Es irrt nun aber, wer in Anbetracht des tiefen Skores einen langweiligen Spielverlauf vermuten würde. Die Begegnung verlief zuweilen durchaus animiert. Der SCB hatte beabsichtigt, gegen die Defensivspezialisten aus Genf von Beginn weg die Initiative zu übernehmen und viele Tormöglichkeiten zu kreieren. Die Umsetzung dessen erfolgte einerseits mittels Einzelaktionen (wobei sich Joël Vermin als stilsicherer Vortänzer erwies), anderseits in Form von Kontern. Für das Zählbare war vorerst – einmal mehr – Pascal Berger besorgt. Der Flügelstürmer verwertete ein exaktes Zuspiel Byron Ritchies und hat in den letzten fünf Partien sechs Treffer erzielt. Vermag der Burgdorfer seine Form für die entscheidende Meisterschaftsphase zu konservieren, könnte er, auch in Anbetracht der notorischen Abschlussschwäche der helvetischen Stürmer, ein Kandidat für das WM-Kader des Nationalteams sein. «Ich gebe mein Bestes, rechne aber nicht mit einem Aufgebot», sagte Berger und ergänzte, er habe als junger Spieler die Zukunft im Nationalteam «hoffentlich noch vor mir». In dieser Saison war er für zwei der drei Zusammenzüge jeweils nachnominiert worden.
McSorleys Rechnung
Mit der Führung im Rücken verpassten es die Berner, noch vor der ersten Sirene für die Zäsur zu sorgen; immer wieder scheiterten sie am hervorragend disponierten Genfer Torhüter Tobias Stephan. Servette demonstrierte derweil erst im Mittelabschnitt phasenweise, weshalb es hinter Zug und Davos das drittbeste Team der zweiten Meisterschaftshälfte (41 Punkte) stellt. Innert weniger Minuten kam das Heimteam durch Flurin Randegger, Juraj Simek und Samuel Friedli zu ausgezeichneten Möglichkeiten und rückte zugleich Marco Bührer in den Fokus.
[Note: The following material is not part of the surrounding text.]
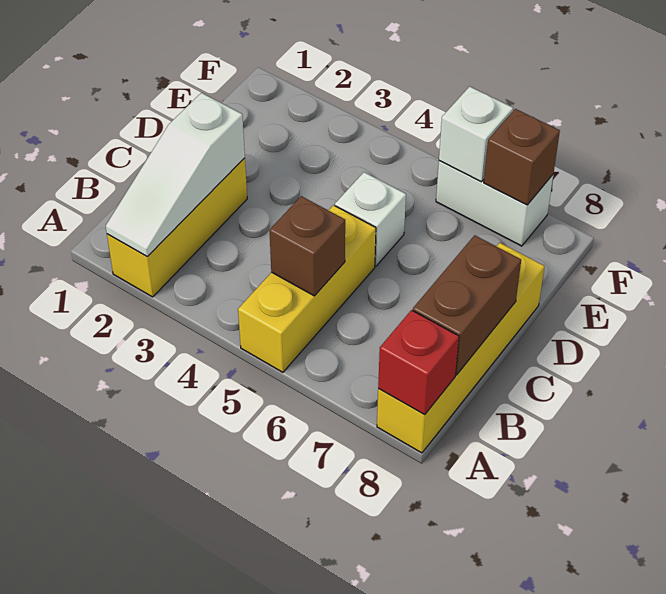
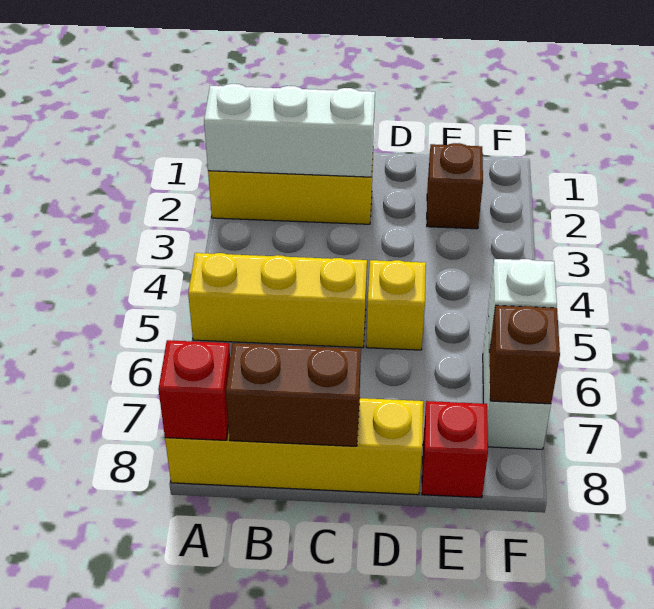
white slope A2:C2 level 2 top C -> white brick A2:C2 level 2
brown brick B5 level 2 -> brown brick E2 level 1
white brick D5 level 1 -> yellow brick D5 level 1
none -> red brick E8 level 1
Der SCB-Goalie erwies sich wie sein Gegenüber auf der Höhe seiner Aufgabe und musste sich erst drei Minuten vor Ablauf der regulären Spielzeit bezwingen lassen – der künftige SCB-Stürmer Daniel Rubin hatte einen Abpraller zum 1:1 verwertet. «Vor dem Spiel hatte ich in der Garderobe auf die Tafel geschrieben, das Ziel sei der Sieg – insofern hat das Team die Vorgabe erfüllt», sagte Trainer Antti Törmänen, «aber es fühlt sich immer etwas schlecht an, wenn man derart spät den Ausgleich kassiert.»
Dank Froidevaux’ Tor in der Verlängerung liegt der SCB nunmehr zwei Verlustpunkte vor Kloten auf Platz vier. Derweil hat es Servette verpasst, Biel am Playoff-Strich zu distanzieren. Vor dem gestrigen Spiel hatte McSorley erwähnt, sechs Punkte aus den restlichen vier Partien sollten Genf zur Playoff-Qualifikation genügen. Ob Biel und Bern – der SCB empfängt Servette am Samstag – dem Kanadier unisono einen Strich durch die Rechnung machen werden? (Berner Zeitung)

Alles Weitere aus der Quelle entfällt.